Last week, WBAI put out the call for volunteers to help move the station out to two temporary homes: while its business office stays in lower Manhattan at donated space in 4 World Financial Center, WBAI’s studios are making an interim move way uptown to the City College campus in Harlem. While WBAI searches for a new permanent home, its programming will come from a borrowed studio at City College’s WHCR (90.3).
*Radio People on the Move: Maire Mason, whose resume includes management stints at CBS Radio and the ill-fated Merlin Media “FM News” WEMP (101.9), has signed on as general sales manager for Cumulus’ three-station cluster, with particular emphasis on its new sign-on, “Nash FM” WNSH (94.7 Newark) alongside established partners WABC/WPLJ. Up in the Bronx, WFUV (90.7) music director Rita Houston has a big new title: she’s now program director for the influential AAA outlet, filling the gap left behind when PD Chuck Singleton was promoted to general manager.

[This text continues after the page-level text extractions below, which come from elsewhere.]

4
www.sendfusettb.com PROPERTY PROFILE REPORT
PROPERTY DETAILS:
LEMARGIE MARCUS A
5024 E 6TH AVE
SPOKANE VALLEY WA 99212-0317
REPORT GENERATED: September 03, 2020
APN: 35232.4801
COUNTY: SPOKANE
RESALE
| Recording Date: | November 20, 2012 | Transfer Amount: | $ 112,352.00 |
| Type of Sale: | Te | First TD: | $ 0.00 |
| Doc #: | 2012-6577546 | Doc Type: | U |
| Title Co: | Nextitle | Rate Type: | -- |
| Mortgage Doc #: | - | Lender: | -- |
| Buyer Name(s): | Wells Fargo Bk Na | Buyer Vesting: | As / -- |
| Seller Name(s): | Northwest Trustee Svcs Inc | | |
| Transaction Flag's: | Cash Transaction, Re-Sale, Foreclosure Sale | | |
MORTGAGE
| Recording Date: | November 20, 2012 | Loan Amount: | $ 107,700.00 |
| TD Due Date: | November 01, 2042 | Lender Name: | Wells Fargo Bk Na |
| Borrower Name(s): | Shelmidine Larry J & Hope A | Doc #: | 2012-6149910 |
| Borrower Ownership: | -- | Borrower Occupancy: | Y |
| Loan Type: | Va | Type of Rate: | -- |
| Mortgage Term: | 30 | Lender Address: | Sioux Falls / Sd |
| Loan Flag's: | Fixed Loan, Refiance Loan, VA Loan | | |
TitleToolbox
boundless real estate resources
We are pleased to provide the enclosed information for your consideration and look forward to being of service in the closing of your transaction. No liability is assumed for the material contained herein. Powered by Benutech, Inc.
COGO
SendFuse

Upstate, WENU (1410 South Glens Falls) drops classic country on Saturday. The Adirondack Broadcasting station will flip to CBS Sports Radio, creating a nice pairing with Fox Sports sister station WMML (1230 Glens Falls). Down the road in Albany, there’s a new midday host at talker WGDJ (1300 Rensselaer). John Sweeney lost his seat in Congress back in 2007 to Kirsten Gillibrand (now a U.S. senator), and in addition to practicing law, he’s now doing the 11-noon show on “Talk 1300.”
*And we send deep condolences to two Rochester broadcasters: to Jennifer Johnson, morning co-anchor at WHAM-TV (Channel 13), for the loss of her 17-month-old daughter, Grace, on Friday (following a long struggle with a congenital diaphragmatic hernia), and to former Entercom engineering director Joe Fleming, for the sudden death of his wife Maddie McPherson on Thursday. McPherson was just 48.
*In PENNSYLVANIA, Chunky has landed as the new morning man (alongside “Tingle” and “Ghia,” late of Long Island’s WBLI) at Beasley’s WRDW-FM (96.5 Philadelphia). Chunky made a name for himself up the Turnpike in New York at CBS Radio’s “Now 92.3” (then WXRK) before moving west to do mornings at San Diego-market XHITZ (Z90.3). After leaving Z in December, Chunky scored some nice publicity by announcing he was relocating to Philadelphia…to make cheesesteaks at the famous “Pat’s King of Steaks,” which he really did, briefly.
*There’s a new FM signal on the air at NEW JERSEY’s southern tip: WSMJ (91.9 North Wildwood) aims its 750-watt vertical-only signal southward at Cape May from a site near Burleigh. Owned by “Soul Mates,” the new signal is reportedly carrying EWTN Catholic programming.
*In CANADA, the CRTC has approved a power boost for ethnic station CKIN (106.3 Montreal). It’s jumping from 102 watts (300 watts max DA) to 407 watts (1.2 kW max DA) now that the CRTC has disposed of several competing applicants for second-adjacent 106.7 in Montreal and instead awarded that frequency to an applicant in Hudson/St.-Lazare, west of town.
In Brighton, Ontario, on the north shore of Lake Ontario, My Broadcasting’s CIYM (100.9) is applying for a power boost: it wants to go from 316 watts, non-directional, to 2.7 kW (5 kW max DA) with a slight reduction in antenna height, from 154.5 to 146.4 meters. My tells the CRTC that the move will allow it to provide better coverage of Brighton, which apparently doesn’t get a great signal from the current facility – and it says it will use the higher-powered facility to experiment with HD Radio as well.
*It’s 2013! Do you have your 2013 Tower Site Calendar yet? It can be on your wall in just a few days, if you order right now!
This is the 12th edition of our annual calendar, which features photos of broadcast towers taken by Scott Fybush on his travels.
The 12-month wall calendar boasts a full-color photo each month of a well-known broadcast transmitter site.
This year’s edition includes sites in Florida, Wisconsin, Kentucky, California, Iowa, Idaho, Las Vegas, Colorado, Boston, Cleveland, Albuquerque, upstate New York and western Massachusetts. We’ve also redesigned the calendar to make it more colorful (don’t worry; the pictures are still pristine) and make the spiral binding our standard binding — your calendar will hang even better on your wall now! And of course, we still have the convenient hole for hanging.
Order 20 or more for a 10% discount! And while you’re at the Fybush.com store, check out the new National Radio Club AM Log and the final stash of FM Atlas editions.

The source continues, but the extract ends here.